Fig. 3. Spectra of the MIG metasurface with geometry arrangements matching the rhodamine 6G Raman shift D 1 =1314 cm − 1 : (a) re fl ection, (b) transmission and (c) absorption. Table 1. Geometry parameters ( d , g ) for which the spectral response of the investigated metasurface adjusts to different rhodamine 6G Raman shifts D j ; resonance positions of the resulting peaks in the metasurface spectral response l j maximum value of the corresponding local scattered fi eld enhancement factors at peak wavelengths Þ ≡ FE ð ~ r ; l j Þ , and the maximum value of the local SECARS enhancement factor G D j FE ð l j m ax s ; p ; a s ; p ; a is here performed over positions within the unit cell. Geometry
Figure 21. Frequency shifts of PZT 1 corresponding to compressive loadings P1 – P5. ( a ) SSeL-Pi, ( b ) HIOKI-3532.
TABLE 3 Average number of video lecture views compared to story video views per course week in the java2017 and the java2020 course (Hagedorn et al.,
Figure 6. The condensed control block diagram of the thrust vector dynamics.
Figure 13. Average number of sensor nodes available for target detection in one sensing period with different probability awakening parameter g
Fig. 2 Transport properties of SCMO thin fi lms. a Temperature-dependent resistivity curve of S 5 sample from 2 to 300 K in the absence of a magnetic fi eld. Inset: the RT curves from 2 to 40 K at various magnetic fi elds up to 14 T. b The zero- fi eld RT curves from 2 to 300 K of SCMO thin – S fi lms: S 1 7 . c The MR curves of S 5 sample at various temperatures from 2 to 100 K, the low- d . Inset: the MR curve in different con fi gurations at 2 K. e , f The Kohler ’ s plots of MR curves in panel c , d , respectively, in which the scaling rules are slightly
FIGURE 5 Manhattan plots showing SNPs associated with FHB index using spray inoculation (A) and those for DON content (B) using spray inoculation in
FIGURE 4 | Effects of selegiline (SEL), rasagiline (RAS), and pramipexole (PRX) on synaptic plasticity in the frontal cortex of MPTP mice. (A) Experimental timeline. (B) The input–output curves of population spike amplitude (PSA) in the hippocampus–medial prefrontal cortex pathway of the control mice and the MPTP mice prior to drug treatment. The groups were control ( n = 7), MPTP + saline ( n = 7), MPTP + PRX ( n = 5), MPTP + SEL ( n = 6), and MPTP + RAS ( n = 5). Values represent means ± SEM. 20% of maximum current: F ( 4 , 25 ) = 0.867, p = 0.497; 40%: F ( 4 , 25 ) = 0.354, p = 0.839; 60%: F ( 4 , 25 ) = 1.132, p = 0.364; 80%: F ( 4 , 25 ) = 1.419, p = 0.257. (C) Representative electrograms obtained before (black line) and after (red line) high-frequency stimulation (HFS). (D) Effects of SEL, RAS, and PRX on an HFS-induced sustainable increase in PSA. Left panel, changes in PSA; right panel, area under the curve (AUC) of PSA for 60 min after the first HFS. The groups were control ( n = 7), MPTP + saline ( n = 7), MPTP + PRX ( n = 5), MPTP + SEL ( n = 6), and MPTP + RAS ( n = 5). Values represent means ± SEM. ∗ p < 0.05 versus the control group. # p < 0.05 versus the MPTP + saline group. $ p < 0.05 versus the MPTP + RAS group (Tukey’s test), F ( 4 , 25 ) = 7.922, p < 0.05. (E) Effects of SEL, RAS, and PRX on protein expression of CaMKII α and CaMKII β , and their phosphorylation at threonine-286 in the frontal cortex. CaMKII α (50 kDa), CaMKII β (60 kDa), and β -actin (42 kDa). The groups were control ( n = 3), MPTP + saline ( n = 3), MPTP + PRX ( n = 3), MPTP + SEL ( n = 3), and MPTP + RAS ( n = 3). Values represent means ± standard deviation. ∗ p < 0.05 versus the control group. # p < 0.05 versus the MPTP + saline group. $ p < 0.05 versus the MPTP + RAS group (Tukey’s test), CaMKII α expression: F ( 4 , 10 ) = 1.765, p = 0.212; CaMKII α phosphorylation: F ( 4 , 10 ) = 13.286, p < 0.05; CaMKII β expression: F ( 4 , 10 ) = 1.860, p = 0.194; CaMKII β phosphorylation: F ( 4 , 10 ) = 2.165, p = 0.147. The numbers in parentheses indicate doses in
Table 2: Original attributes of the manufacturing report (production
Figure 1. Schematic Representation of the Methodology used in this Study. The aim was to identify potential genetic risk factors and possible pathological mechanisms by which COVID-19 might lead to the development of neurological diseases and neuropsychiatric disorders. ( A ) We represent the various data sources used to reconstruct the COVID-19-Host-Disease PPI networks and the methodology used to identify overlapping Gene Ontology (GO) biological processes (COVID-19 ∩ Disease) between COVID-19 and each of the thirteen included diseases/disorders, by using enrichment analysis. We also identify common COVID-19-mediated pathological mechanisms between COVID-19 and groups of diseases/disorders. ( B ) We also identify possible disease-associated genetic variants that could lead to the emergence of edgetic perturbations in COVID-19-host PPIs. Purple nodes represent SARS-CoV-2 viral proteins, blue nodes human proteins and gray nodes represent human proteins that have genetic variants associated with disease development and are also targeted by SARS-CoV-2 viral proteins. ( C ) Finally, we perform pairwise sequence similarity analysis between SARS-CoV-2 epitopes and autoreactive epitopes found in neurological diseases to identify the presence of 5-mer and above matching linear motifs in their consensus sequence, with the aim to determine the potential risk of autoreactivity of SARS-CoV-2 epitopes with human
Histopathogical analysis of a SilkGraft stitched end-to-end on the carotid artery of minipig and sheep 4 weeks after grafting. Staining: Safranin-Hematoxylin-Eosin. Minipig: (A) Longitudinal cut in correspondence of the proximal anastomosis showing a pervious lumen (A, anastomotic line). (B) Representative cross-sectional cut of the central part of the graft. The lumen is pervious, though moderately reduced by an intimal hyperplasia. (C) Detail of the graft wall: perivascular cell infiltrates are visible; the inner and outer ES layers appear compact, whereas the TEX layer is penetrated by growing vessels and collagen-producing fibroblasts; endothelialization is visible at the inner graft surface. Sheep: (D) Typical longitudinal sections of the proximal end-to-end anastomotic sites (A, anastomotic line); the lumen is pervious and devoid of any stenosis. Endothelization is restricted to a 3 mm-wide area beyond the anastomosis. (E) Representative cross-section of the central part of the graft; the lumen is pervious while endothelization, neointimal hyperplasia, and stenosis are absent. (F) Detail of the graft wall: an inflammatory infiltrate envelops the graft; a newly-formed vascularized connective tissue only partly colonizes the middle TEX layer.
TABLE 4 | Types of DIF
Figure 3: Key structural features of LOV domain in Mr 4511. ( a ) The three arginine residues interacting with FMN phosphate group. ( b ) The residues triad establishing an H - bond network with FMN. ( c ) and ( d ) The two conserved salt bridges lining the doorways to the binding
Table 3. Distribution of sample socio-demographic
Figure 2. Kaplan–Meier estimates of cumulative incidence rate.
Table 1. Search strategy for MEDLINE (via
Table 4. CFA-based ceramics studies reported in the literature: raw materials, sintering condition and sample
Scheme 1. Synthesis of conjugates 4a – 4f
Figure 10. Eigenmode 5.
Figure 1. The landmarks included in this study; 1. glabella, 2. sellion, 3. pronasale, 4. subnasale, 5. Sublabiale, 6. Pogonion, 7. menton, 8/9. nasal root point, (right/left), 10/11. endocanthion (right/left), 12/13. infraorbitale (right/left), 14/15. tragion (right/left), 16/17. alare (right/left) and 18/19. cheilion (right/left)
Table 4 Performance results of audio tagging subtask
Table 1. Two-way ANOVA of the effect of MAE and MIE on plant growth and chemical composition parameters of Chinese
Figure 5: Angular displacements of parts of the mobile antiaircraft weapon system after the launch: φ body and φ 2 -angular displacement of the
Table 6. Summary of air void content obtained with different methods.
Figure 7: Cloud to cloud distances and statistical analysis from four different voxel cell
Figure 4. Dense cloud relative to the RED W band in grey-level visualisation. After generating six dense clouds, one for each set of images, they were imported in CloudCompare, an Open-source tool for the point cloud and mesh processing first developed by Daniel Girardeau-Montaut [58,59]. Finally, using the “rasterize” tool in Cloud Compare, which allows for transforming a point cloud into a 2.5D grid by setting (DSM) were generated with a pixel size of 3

◇ ◇ ◇ ◇

Look in the material above for the line with "Figure 6. The" and the line with "Figure 13. Average", and transcribe exactly those lines and all lines between them, nothing more.

Figure 6. The condensed control block diagram of the thrust vector dynamics.
Figure 13. Average number of sensor nodes available for target detection in one sensing period with different probability awakening parameter g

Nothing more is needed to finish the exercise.